Wednesday, January 14, 2015

HFM Security and the [Default] Security Class

The other day there was a post on the Oracle HFM forum where someone had two screenshots of from security and asking about the difference in them. One screenshot had the [Default] class set to ALL and the other screenshot had the [Default] class set to NONE. What's the difference and why is this important? For those who have not taken the 123OLAP HFM Administrator Bootcamp training class with my manual (see Chapter 6 - Shared Services), here are the details.

In HFM security classes are used to link metadata elements and various artifacts (data grids, data forms, journals, etc.) to users and/or groups with some level of access (NONE, READ, ALL, etc.). When a class isn't assigned to something, then the built-in [Default] class is used by the software. From a design standpoint, there are two primary ways of working with this behavior.

1) Give users ALL access to [Default]. If something isn't specifically secured then it's open for the users to modify, assuming everything else allows that.

2) Give users NONE access to [Default]. If something isn't specifically secured with access granted then it is not available to the users.

3) You could do something weird like give users one of the other levels of access to [Default] (Metadata, Read, or Promote) but really they're just variations on (2).

By far, number (1) is the preferred security design.

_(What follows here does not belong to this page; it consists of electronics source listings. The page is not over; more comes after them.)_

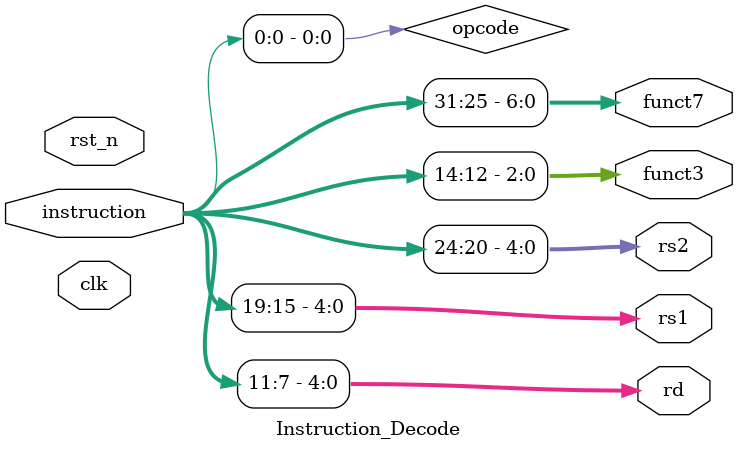
<source format=v>
module Instruction_Decode (
  input                   clk             ,// Clock
  input                   rst_n           ,// Asynchronous reset active low
  input  [32:0]           instruction     , // Instruction from Instruction Memory
  output [4:0]            rd              ,
  output [4:0]            rs1             ,
  output [4:0]            rs2             ,
  output [2:0]            funct3          ,
  output [6:0]            funct7           

);
  assign opcode = instruction[6:0]  ; //Opcode to Control Unit
  assign rd     = instruction[11:7] ; //Register Destination
  assign rs1    = instruction[19:15]; //Register Source 1
  assign rs2    = instruction[24:20]; //Register Source 2
  assign funct3 = instruction[14:12];
  assign funct7 = instruction[31:25];
endmodule
</source>
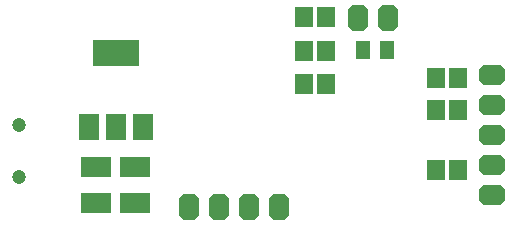
<source format=gbs>
G04*
G04 #@! TF.GenerationSoftware,Altium Limited,Altium Designer,24.3.1 (35)*
G04*
G04 Layer_Color=16711935*
%FSLAX44Y44*%
%MOMM*%
G71*
G04*
G04 #@! TF.SameCoordinates,268BF101-0F90-4EF0-BC03-07382AAEC2E5*
G04*
G04*
G04 #@! TF.FilePolarity,Negative*
G04*
G01*
G75*
%ADD30R,1.5032X1.8032*%
%ADD32R,1.1532X1.5032*%
G04:AMPARAMS|DCode=41|XSize=2.2352mm|YSize=1.7272mm|CornerRadius=0mm|HoleSize=0mm|Usage=FLASHONLY|Rotation=90.000|XOffset=0mm|YOffset=0mm|HoleType=Round|Shape=Octagon|*
%AMOCTAGOND41*
4,1,8,0.4318,1.1176,-0.4318,1.1176,-0.8636,0.6858,-0.8636,-0.6858,-0.4318,-1.1176,0.4318,-1.1176,0.8636,-0.6858,0.8636,0.6858,0.4318,1.1176,0.0*
%
%ADD41OCTAGOND41*%

G04:AMPARAMS|DCode=42|XSize=2.2352mm|YSize=1.7272mm|CornerRadius=0mm|HoleSize=0mm|Usage=FLASHONLY|Rotation=180.000|XOffset=0mm|YOffset=0mm|HoleType=Round|Shape=Octagon|*
%AMOCTAGOND42*
4,1,8,-1.1176,0.4318,-1.1176,-0.4318,-0.6858,-0.8636,0.6858,-0.8636,1.1176,-0.4318,1.1176,0.4318,0.6858,0.8636,-0.6858,0.8636,-1.1176,0.4318,0.0*
%
%ADD42OCTAGOND42*%

%ADD43C,1.2032*%
%ADD55R,1.7018X2.2098*%
%ADD56R,4.0132X2.2098*%
%ADD57R,2.6032X1.8032*%
D30*
X956920Y756920D02*
D03*
X937920D02*
D03*
X956920Y834390D02*
D03*
X937920D02*
D03*
X956920Y807720D02*
D03*
X937920D02*
D03*
X826160Y829310D02*
D03*
X845160D02*
D03*
X845160Y857885D02*
D03*
X826160D02*
D03*
X845160Y886460D02*
D03*
X826160D02*
D03*
D32*
X896300Y858520D02*
D03*
X876300Y858520D02*
D03*
D41*
X871880Y885190D02*
D03*
X897280D02*
D03*
X805180Y725170D02*
D03*
X779780D02*
D03*
X754380D02*
D03*
X728980D02*
D03*
D42*
X985520Y836930D02*
D03*
Y811530D02*
D03*
Y786130D02*
D03*
Y760730D02*
D03*
Y735330D02*
D03*
D43*
X585470Y751020D02*
D03*
Y795020D02*
D03*
D55*
X690018Y793321D02*
D03*
X667158D02*
D03*
X644298D02*
D03*
D56*
X667412Y856313D02*
D03*
D57*
X683260Y729220D02*
D03*
Y759220D02*
D03*
X650240Y729220D02*
D03*
Y759220D02*
D03*
M02*

</source>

The administrator secures what should be secured and everything else is left open. This design reduces the work in the initial setup and in ongoing maintenance. Also, and this is big, end users don't have to worry about security. If they create a HFM journal, ideally they assign a security class to it that relates to the entity being adjusted (ie, show the Canada journal to only the Canadians and not everyone else). BUT, if they don't assign a class, then with (1) they can still see the journal, edit it, etc. Under (2), if they don't assign a class to the journal then when they save the journal will appear to disappear: it's been correctly saved, but security is not letting them see it.

For some new administrators this can be a tough concept. If you're setting up security on a network firewall, you close all the network ports and open only those that are needed, right? But for HFM, it works best (and its widely done this way) to leave everything open and secure only the necessary metadata/artifacts.



4 comments:

  1. Hi!
    Here's a question. Roles and security classes don't override, right? I mean, if I have and Admin role, and a Default security class, and I don't have access assigned to a Security Class, I won't have access, right? What I could do is to provision my user with the security classes, but I'll need a Provisioning Manager role as well.

    ReplyDelete
  2. Hi. There is no need to assign any level of class access for the administrators. If someone has the administrator role, then they automatically get full modify access to all classes, whether they have been explicitly assigned or not.

    ReplyDelete
  3. Great post! Useful information!